Unintended Consequences
A wealth tax may be legally dubious, but by pressing for one, progressives don’t fully grasp how economies work. Economies are not static like a math equation… Rather, they are dynamic, representing billions of daily interactions that are impossible for control freaks like Bonta to regulate. When laws change, people alter their economic behavior and investment strategies to reflect their best interest under the new rules. It’s called human nature.
Bonta understands this reality on some level, or else he wouldn’t plan on harassing nonresidents for money once they’ve left California. Still, he largely believes that “the rich” will stay put to take it in the shorts rather than hightail it out and roll the dice in court when Bonta’s enforcers come knocking.
The great escape, however, appears to be in the works…
Dennis Brager, a Tinseltown tax attorney for the rich and famous, remarked that he’s “hearing from clients who would like advice on how to break ties with California in order to avoid paying what will amount to confiscatory taxes on their income and wealth.”
Echoing those concerns was Mauricio Umansky of the real estate company The Agency, telling one news outlet that “there is certainly a lot of conversation about getting out of California because of how expensive it is, but really more about the taxes – the fear of the new California taxes as well as the fear of the new wealth tax.”
Even the Los Angeles Times – no friend of free markets – dinged the wealth tax for rosy projections, arguing that it may have the unintended consequence of bringing in less revenue to state coffers. The Oakland Democrat optimistically claims that his wealth tax would generate $7.4 billion a year in revenue, but the Times notes that it could force “people to sell assets potentially at a loss in order to pay their tax bills.” Would such a scenario, the paper asks, cut “into the capital gains revenue upon which California is inordinately dependent?”
Sound tax policy, it writes, “requires more than just deciding which trees to shake.”
That advice, though, has fallen on deaf ears. The Democrats who’ve co-sponsored this legislation (at least a dozen of them) are intent on shaking as many trees as they can get their grubby hands on. As Bonta concedes, “Asking these well-resourced Californians to give a little more to keep our people working and support our most vulnerable is the right thing to do.”
Bonta has called his tax “patriotic” and “fair,” which are curious adjectives to describe what he’s trying to get passed. The demonized “one percent” already shoulder nearly 50% of the income tax burden.

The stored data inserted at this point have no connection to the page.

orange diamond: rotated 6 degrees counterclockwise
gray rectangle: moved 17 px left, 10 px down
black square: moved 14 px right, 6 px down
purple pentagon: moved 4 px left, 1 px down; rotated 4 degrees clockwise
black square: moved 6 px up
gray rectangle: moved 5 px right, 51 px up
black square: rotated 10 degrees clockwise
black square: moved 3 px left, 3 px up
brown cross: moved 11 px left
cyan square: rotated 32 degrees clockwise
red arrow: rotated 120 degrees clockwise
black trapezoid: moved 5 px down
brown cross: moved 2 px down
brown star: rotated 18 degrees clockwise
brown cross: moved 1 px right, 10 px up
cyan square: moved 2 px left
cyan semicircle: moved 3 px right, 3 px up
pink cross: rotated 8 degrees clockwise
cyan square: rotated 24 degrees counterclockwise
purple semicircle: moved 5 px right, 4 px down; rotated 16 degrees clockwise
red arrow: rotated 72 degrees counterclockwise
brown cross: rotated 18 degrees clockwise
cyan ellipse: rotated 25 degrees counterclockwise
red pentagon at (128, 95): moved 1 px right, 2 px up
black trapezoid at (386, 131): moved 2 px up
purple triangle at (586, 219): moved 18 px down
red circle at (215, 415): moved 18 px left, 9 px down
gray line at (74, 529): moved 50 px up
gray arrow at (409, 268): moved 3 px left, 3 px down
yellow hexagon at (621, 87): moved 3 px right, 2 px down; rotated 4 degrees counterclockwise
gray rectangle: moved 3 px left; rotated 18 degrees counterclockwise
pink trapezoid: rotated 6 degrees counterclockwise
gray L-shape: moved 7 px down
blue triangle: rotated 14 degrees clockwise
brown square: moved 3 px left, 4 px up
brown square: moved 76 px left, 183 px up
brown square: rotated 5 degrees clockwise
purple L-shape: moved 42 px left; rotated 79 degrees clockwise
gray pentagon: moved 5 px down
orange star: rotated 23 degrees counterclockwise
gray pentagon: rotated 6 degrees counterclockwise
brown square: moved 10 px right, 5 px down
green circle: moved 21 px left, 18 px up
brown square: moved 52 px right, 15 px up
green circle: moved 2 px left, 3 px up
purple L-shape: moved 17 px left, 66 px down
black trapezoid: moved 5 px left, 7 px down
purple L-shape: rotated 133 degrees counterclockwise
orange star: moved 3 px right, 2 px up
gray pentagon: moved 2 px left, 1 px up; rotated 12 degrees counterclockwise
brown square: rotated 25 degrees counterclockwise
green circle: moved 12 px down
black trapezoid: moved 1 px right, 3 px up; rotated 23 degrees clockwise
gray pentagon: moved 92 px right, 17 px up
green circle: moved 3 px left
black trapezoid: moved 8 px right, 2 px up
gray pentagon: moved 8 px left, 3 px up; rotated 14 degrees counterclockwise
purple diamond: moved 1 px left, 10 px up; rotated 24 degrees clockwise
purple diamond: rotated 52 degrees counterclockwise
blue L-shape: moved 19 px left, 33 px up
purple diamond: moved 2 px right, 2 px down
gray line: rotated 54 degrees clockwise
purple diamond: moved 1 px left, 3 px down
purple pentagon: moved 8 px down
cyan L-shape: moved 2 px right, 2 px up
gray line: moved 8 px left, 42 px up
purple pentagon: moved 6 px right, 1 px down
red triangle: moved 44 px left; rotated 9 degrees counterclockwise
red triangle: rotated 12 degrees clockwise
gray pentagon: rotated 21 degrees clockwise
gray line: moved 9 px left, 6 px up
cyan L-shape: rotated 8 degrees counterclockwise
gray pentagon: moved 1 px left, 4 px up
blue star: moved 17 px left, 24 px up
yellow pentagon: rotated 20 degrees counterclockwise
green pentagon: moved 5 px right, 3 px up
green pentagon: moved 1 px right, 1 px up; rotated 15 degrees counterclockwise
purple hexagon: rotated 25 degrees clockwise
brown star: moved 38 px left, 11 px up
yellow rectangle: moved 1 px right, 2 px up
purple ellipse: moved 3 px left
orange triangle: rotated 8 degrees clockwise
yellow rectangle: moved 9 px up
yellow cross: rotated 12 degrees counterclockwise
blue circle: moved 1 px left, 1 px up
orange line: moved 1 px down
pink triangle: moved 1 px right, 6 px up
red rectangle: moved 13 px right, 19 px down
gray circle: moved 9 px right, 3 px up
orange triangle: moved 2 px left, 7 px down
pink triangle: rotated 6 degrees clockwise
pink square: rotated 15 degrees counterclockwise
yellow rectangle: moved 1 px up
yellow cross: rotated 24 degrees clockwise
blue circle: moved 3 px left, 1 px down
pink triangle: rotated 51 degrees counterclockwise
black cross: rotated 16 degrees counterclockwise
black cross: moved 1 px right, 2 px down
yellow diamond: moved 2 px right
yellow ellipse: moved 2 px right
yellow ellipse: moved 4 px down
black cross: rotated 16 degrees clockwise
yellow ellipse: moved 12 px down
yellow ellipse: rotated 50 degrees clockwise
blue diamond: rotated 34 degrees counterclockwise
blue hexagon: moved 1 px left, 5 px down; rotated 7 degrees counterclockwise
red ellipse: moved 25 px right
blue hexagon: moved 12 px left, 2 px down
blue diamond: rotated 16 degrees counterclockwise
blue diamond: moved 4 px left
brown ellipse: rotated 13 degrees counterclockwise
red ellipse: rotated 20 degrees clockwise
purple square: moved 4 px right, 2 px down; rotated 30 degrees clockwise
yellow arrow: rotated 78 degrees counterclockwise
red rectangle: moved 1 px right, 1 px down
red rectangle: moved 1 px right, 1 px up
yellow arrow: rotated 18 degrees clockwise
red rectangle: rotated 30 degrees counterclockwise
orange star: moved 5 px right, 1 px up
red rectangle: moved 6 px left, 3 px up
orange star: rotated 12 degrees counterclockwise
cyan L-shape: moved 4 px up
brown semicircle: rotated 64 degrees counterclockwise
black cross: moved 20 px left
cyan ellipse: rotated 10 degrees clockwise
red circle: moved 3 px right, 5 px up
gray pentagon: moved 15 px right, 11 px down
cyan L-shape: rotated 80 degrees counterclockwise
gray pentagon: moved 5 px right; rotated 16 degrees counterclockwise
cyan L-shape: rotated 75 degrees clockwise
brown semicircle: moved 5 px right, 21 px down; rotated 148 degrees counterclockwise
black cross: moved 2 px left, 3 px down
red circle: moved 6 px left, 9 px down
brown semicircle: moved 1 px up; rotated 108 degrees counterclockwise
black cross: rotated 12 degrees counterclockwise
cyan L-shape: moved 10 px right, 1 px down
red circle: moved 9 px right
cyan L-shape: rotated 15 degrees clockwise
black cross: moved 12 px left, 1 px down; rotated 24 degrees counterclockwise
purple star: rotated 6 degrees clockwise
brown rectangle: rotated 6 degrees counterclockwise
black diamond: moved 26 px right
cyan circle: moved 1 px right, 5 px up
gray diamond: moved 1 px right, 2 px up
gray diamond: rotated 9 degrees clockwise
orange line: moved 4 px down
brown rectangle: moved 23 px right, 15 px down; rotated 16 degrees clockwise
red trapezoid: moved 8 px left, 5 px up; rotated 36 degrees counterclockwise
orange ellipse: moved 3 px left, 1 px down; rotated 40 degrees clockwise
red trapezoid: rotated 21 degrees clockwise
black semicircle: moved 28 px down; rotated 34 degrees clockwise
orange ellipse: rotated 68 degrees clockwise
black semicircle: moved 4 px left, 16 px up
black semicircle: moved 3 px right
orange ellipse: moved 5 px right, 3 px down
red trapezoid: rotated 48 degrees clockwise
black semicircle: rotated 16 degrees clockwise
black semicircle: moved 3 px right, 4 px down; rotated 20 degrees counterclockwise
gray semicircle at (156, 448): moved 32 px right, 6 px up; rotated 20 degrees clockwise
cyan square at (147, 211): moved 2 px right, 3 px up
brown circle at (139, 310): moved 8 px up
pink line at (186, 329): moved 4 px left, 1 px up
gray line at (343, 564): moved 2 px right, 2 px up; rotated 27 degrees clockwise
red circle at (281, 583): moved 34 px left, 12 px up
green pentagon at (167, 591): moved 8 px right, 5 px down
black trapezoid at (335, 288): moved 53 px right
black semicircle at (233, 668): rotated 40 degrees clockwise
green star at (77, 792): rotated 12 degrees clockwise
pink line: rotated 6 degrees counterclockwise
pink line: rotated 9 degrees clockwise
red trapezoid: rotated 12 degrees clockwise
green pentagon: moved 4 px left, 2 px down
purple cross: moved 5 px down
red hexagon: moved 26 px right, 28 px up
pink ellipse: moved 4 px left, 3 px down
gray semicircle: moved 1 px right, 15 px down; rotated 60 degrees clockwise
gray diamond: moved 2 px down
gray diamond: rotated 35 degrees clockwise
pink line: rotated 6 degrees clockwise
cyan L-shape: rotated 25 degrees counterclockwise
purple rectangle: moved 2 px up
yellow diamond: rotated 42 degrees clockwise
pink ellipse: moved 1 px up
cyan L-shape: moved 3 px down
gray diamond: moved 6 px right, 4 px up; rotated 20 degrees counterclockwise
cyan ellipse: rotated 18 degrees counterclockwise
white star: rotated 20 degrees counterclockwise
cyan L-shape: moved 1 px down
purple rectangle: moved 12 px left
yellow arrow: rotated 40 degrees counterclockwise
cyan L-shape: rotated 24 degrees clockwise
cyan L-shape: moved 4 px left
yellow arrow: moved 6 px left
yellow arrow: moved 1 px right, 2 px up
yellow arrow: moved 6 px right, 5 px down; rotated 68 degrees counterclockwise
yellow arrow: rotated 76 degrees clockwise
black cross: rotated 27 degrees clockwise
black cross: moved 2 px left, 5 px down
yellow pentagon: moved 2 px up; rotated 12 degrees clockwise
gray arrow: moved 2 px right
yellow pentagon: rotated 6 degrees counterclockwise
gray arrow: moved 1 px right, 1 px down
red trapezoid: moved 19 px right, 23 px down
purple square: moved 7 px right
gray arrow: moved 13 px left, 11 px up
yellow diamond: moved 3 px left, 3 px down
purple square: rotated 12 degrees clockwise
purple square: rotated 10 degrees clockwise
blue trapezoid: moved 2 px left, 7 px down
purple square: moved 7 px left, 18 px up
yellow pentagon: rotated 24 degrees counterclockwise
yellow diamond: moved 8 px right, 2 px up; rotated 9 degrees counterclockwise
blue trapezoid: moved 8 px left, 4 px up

Are they presently not patriotic? Does fairness require rendering that ratio more lopsided than it now is? Apparently so…
California is a laboratory for bad ideas. And these bad ideas have a habit of spreading across the country. Case in point, Governor Andrew Cuomo is fending off efforts by leftist politicians in his state to adopt a wealth tax for New Yorkers. Cuomo wisely maintains that such a tax would only accelerate the great pilgrimage down to Florida.
It’s uncertain whether California Governor Gavin Newsom will show similar resolve.
And although Joe Biden hasn’t endorsed a national wealth tax, progressive leaders in his party like Elizabeth Warren and Alexandria Ocasio-Cortez continue to make a punitive wealth tax central to any tax-reform package. Your stuff is their stuff, or so they think…
What’s wild is that the wealth tax may only be an appetizer for California’s Democrat Party. Simultaneously, it has introduced legislation that would raise the state’s current top marginal tax rate of 13.3% to a mind-boggling 16.8%. And it would apply retroactively, from the start of 2020.
Fairness, baby!
Progressives in the Golden State seem intent on putting Margaret Thatcher’s observation on what ails socialism to the test… “Eventually, you run out of other people’s money.”
Jason Mattera is a New York Times best-selling author and Emmy-nominated journalist. This article first appeared at American Consequences.